#### Task description:
Please transcribe the data below in full. Omit any picture you find in it.
========
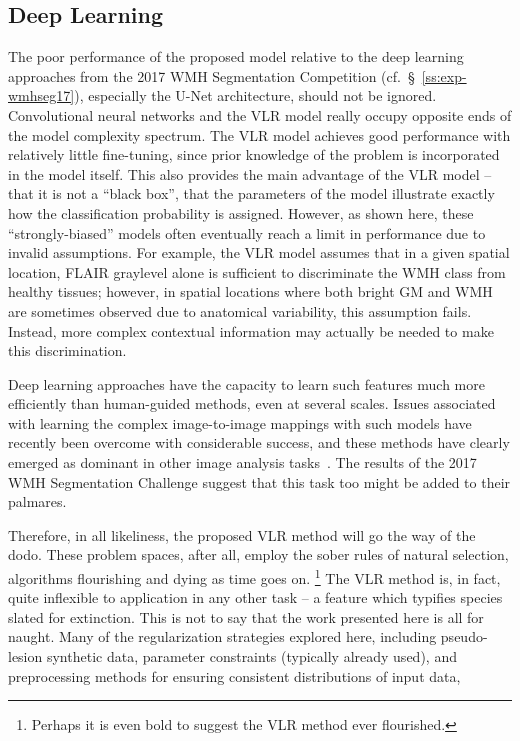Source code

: \subsection{Deep Learning}
The poor performance of the proposed model relative to the deep learning approaches
from the 2017 WMH Segmentation Competition (cf.~\S~\ref{ss:exp-wmhseg17}),
especially the U-Net architecture, should not be ignored.
Convolutional neural networks and the VLR model really occupy opposite ends of the
model complexity spectrum.
The VLR model achieves good performance with relatively little fine-tuning,
since prior knowledge of the problem is incorporated in the model itself.
This also provides the main advantage of the VLR model
-- that it is not a ``black box'', that the parameters of the model
illustrate exactly how the classification probability is assigned.
However, as shown here, these ``strongly-biased'' models
often eventually reach a limit in performance due to invalid assumptions.
For example, the VLR model assumes that in a given spatial location,
FLAIR graylevel alone is sufficient to discriminate the WMH class from healthy tissues;
however, in spatial locations where both bright GM and WMH are sometimes observed
due to anatomical variability, this assumption fails.
Instead, more complex contextual information may actually be needed to
make this discrimination.
\par
Deep learning approaches have the capacity to learn such features
much more efficiently than human-guided methods, even at several scales.
Issues associated with learning the complex image-to-image mappings
with such models have recently been overcome with considerable success,
and these methods have clearly emerged
as dominant in other image analysis tasks~\cite{Ronneberger2015}.
The results of the 2017 WMH Segmentation Challenge suggest that this task too
might be added to their palmares.
\par
Therefore, in all likeliness, the proposed VLR method will go the way of the dodo.
These problem spaces, after all, employ the sober rules of natural selection,
algorithms flourishing and dying as time goes on.%
\footnote{Perhaps it is even bold to suggest the VLR method ever flourished.}
The VLR method is, in fact, quite inflexible to application in any other task --
a feature which typifies species slated for extinction.
This is not to say that the work presented here is all for naught.
Many of the regularization strategies explored here,
including pseudo-lesion synthetic data,
parameter constraints (typically already used),
and preprocessing methods for ensuring consistent distributions of input data,
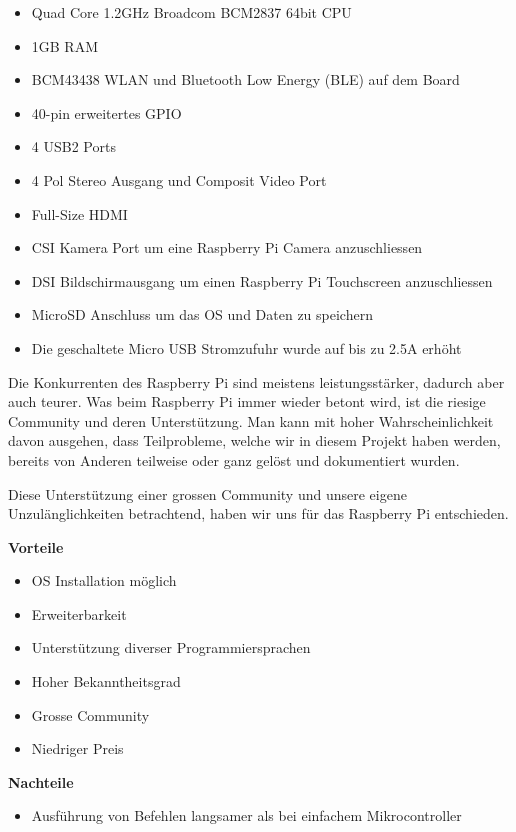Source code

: \documentclass[a4paper]{report}
\begin{document}
\begin{itemize}[noitemsep]
	\item Quad Core 1.2GHz Broadcom BCM2837 64bit CPU
	\item 1GB RAM
	\item BCM43438 WLAN und Bluetooth Low Energy (BLE) auf dem Board
	\item 40-pin erweitertes GPIO
	\item 4 USB2 Ports
	\item 4 Pol Stereo Ausgang und Composit Video Port
	\item Full-Size HDMI
	\item CSI Kamera Port um eine Raspberry Pi Camera anzuschliessen
	\item DSI Bildschirmausgang um einen Raspberry Pi Touchscreen anzuschliessen
	\item MicroSD Anschluss um das OS und Daten zu speichern
	\item Die geschaltete Micro USB Stromzufuhr wurde auf bis zu 2.5A erhöht
\end{itemize}

Die Konkurrenten des Raspberry Pi sind meistens leistungsstärker, dadurch aber auch teurer. Was beim Raspberry Pi immer wieder betont wird, ist die riesige Community und deren Unterstützung. Man kann mit hoher Wahrscheinlichkeit davon ausgehen, dass Teilprobleme, welche wir in diesem Projekt haben werden, bereits von Anderen teilweise oder ganz gelöst und dokumentiert wurden.

Diese Unterstützung einer grossen Community und unsere eigene Unzulänglichkeiten betrachtend, haben wir uns für das Raspberry Pi entschieden.

\begin{multicols}{2}
	\textbf{Vorteile}
	\begin{itemize}[label={+},noitemsep]
		\item OS Installation möglich
		\item Erweiterbarkeit
		\item Unterstützung diverser Programmiersprachen
		\item Hoher Bekanntheitsgrad
		\item Grosse Community
		\item Niedriger Preis
	\end{itemize}
	\columnbreak
	\textbf{Nachteile}
	\begin{itemize}[label={-},noitemsep]
		\item Ausführung von Befehlen langsamer als bei einfachem Mikrocontroller
	\end{itemize}
\end{multicols}
\end{document}
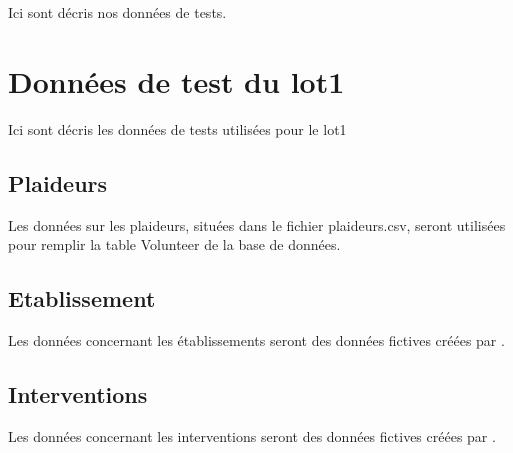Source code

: 

Ici sont décris nos données de tests.

\section{Données de test du lot1}
	Ici sont décris les données de tests utilisées pour le lot1

\subsection{Plaideurs}
	Les données sur les plaideurs, situées dans le fichier plaideurs.csv, seront utilisées pour remplir la table Volunteer de la base de données. \\

\subsection{Etablissement}
	Les données concernant les établissements seront des données fictives créées par \nomEquipe.

\subsection{Interventions}
	Les données concernant les interventions seront des données fictives créées par \nomEquipe.

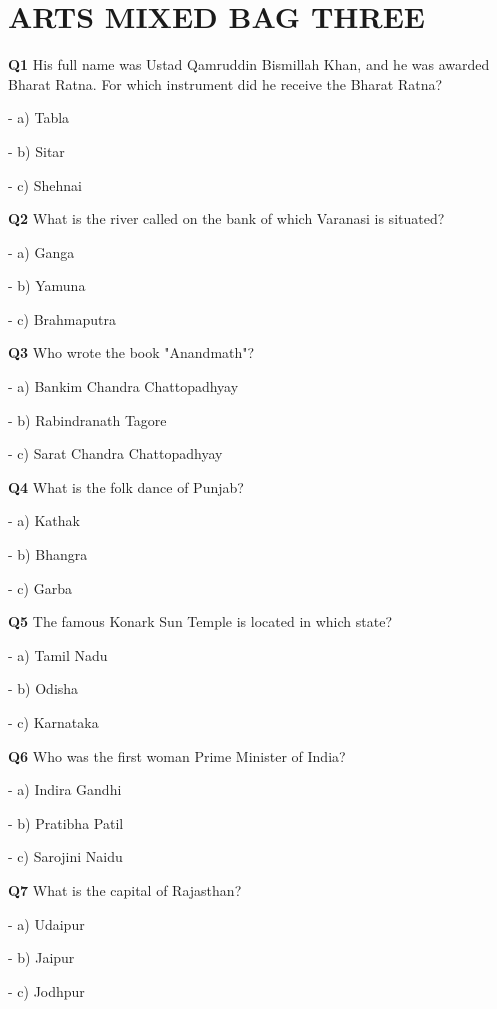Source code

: \section{ARTS MIXED BAG THREE}

\textbf{Q1} His full name was Ustad Qamruddin Bismillah Khan, and he was awarded Bharat Ratna. For which instrument did he receive the Bharat Ratna?\par
\quad - a) Tabla\par
\quad - b) Sitar\par
\quad - c) Shehnai\par

\textbf{Q2} What is the river called on the bank of which Varanasi is situated?\par
\quad - a) Ganga\par
\quad - b) Yamuna\par
\quad - c) Brahmaputra\par

\textbf{Q3} Who wrote the book "Anandmath"?\par
\quad - a) Bankim Chandra Chattopadhyay\par
\quad - b) Rabindranath Tagore\par
\quad - c) Sarat Chandra Chattopadhyay\par

\textbf{Q4} What is the folk dance of Punjab?\par
\quad - a) Kathak\par
\quad - b) Bhangra\par
\quad - c) Garba\par

\textbf{Q5} The famous Konark Sun Temple is located in which state?\par
\quad - a) Tamil Nadu\par
\quad - b) Odisha\par
\quad - c) Karnataka\par

\textbf{Q6} Who was the first woman Prime Minister of India?\par
\quad - a) Indira Gandhi\par
\quad - b) Pratibha Patil\par
\quad - c) Sarojini Naidu\par

\textbf{Q7} What is the capital of Rajasthan?\par
\quad - a) Udaipur\par
\quad - b) Jaipur\par
\quad - c) Jodhpur\par

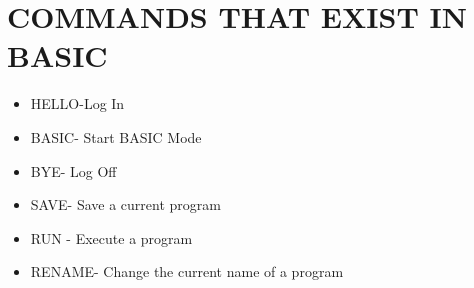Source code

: \documentclass{article}
\begin{document}
	\section*{COMMANDS THAT EXIST IN BASIC}
	\begin{itemize}
			\item{HELLO-Log In}
	         \item{BASIC- Start BASIC Mode}
	         \item{BYE- Log Off}
	         \item{SAVE- Save a current program}
	         \item{RUN - Execute a program}
	         \item{RENAME- Change the current name of a program}
		\end{itemize}
	
\end{document}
========
#### Answer box:
Source code

: \subsection{Deep Learning}
The poor performance of the proposed model relative to the deep learning approaches
from the 2017 WMH Segmentation Competition (cf.~\S~\ref{ss:exp-wmhseg17}),
especially the U-Net architecture, should not be ignored.
Convolutional neural networks and the VLR model really occupy opposite ends of the
model complexity spectrum.
The VLR model achieves good performance with relatively little fine-tuning,
since prior knowledge of the problem is incorporated in the model itself.
This also provides the main advantage of the VLR model
-- that it is not a ``black box'', that the parameters of the model
illustrate exactly how the classification probability is assigned.
However, as shown here, these ``strongly-biased'' models
often eventually reach a limit in performance due to invalid assumptions.
For example, the VLR model assumes that in a given spatial location,
FLAIR graylevel alone is sufficient to discriminate the WMH class from healthy tissues;
however, in spatial locations where both bright GM and WMH are sometimes observed
due to anatomical variability, this assumption fails.
Instead, more complex contextual information may actually be needed to
make this discrimination.
\par
Deep learning approaches have the capacity to learn such features
much more efficiently than human-guided methods, even at several scales.
Issues associated with learning the complex image-to-image mappings
with such models have recently been overcome with considerable success,
and these methods have clearly emerged
as dominant in other image analysis tasks~\cite{Ronneberger2015}.
The results of the 2017 WMH Segmentation Challenge suggest that this task too
might be added to their palmares.
\par
Therefore, in all likeliness, the proposed VLR method will go the way of the dodo.
These problem spaces, after all, employ the sober rules of natural selection,
algorithms flourishing and dying as time goes on.%
\footnote{Perhaps it is even bold to suggest the VLR method ever flourished.}
The VLR method is, in fact, quite inflexible to application in any other task --
a feature which typifies species slated for extinction.
This is not to say that the work presented here is all for naught.
Many of the regularization strategies explored here,
including pseudo-lesion synthetic data,
parameter constraints (typically already used),
and preprocessing methods for ensuring consistent distributions of input data,
Source code

: \documentclass[a4paper]{report}
\begin{document}
\begin{itemize}[noitemsep]
	\item Quad Core 1.2GHz Broadcom BCM2837 64bit CPU
	\item 1GB RAM
	\item BCM43438 WLAN und Bluetooth Low Energy (BLE) auf dem Board
	\item 40-pin erweitertes GPIO
	\item 4 USB2 Ports
	\item 4 Pol Stereo Ausgang und Composit Video Port
	\item Full-Size HDMI
	\item CSI Kamera Port um eine Raspberry Pi Camera anzuschliessen
	\item DSI Bildschirmausgang um einen Raspberry Pi Touchscreen anzuschliessen
	\item MicroSD Anschluss um das OS und Daten zu speichern
	\item Die geschaltete Micro USB Stromzufuhr wurde auf bis zu 2.5A erhöht
\end{itemize}

Die Konkurrenten des Raspberry Pi sind meistens leistungsstärker, dadurch aber auch teurer. Was beim Raspberry Pi immer wieder betont wird, ist die riesige Community und deren Unterstützung. Man kann mit hoher Wahrscheinlichkeit davon ausgehen, dass Teilprobleme, welche wir in diesem Projekt haben werden, bereits von Anderen teilweise oder ganz gelöst und dokumentiert wurden.

Diese Unterstützung einer grossen Community und unsere eigene Unzulänglichkeiten betrachtend, haben wir uns für das Raspberry Pi entschieden.

\begin{multicols}{2}
	\textbf{Vorteile}
	\begin{itemize}[label={+},noitemsep]
		\item OS Installation möglich
		\item Erweiterbarkeit
		\item Unterstützung diverser Programmiersprachen
		\item Hoher Bekanntheitsgrad
		\item Grosse Community
		\item Niedriger Preis
	\end{itemize}
	\columnbreak
	\textbf{Nachteile}
	\begin{itemize}[label={-},noitemsep]
		\item Ausführung von Befehlen langsamer als bei einfachem Mikrocontroller
	\end{itemize}
\end{multicols}
\end{document}
Source code

: 

Ici sont décris nos données de tests.

\section{Données de test du lot1}
	Ici sont décris les données de tests utilisées pour le lot1

\subsection{Plaideurs}
	Les données sur les plaideurs, situées dans le fichier plaideurs.csv, seront utilisées pour remplir la table Volunteer de la base de données. \\

\subsection{Etablissement}
	Les données concernant les établissements seront des données fictives créées par \nomEquipe.

\subsection{Interventions}
	Les données concernant les interventions seront des données fictives créées par \nomEquipe.

Source code

: \section{ARTS MIXED BAG THREE}

\textbf{Q1} His full name was Ustad Qamruddin Bismillah Khan, and he was awarded Bharat Ratna. For which instrument did he receive the Bharat Ratna?\par
\quad - a) Tabla\par
\quad - b) Sitar\par
\quad - c) Shehnai\par

\textbf{Q2} What is the river called on the bank of which Varanasi is situated?\par
\quad - a) Ganga\par
\quad - b) Yamuna\par
\quad - c) Brahmaputra\par

\textbf{Q3} Who wrote the book "Anandmath"?\par
\quad - a) Bankim Chandra Chattopadhyay\par
\quad - b) Rabindranath Tagore\par
\quad - c) Sarat Chandra Chattopadhyay\par

\textbf{Q4} What is the folk dance of Punjab?\par
\quad - a) Kathak\par
\quad - b) Bhangra\par
\quad - c) Garba\par

\textbf{Q5} The famous Konark Sun Temple is located in which state?\par
\quad - a) Tamil Nadu\par
\quad - b) Odisha\par
\quad - c) Karnataka\par

\textbf{Q6} Who was the first woman Prime Minister of India?\par
\quad - a) Indira Gandhi\par
\quad - b) Pratibha Patil\par
\quad - c) Sarojini Naidu\par

\textbf{Q7} What is the capital of Rajasthan?\par
\quad - a) Udaipur\par
\quad - b) Jaipur\par
\quad - c) Jodhpur\par

Source code

: \documentclass{article}
\begin{document}
	\section*{COMMANDS THAT EXIST IN BASIC}
	\begin{itemize}
			\item{HELLO-Log In}
	         \item{BASIC- Start BASIC Mode}
	         \item{BYE- Log Off}
	         \item{SAVE- Save a current program}
	         \item{RUN - Execute a program}
	         \item{RENAME- Change the current name of a program}
		\end{itemize}
	
\end{document}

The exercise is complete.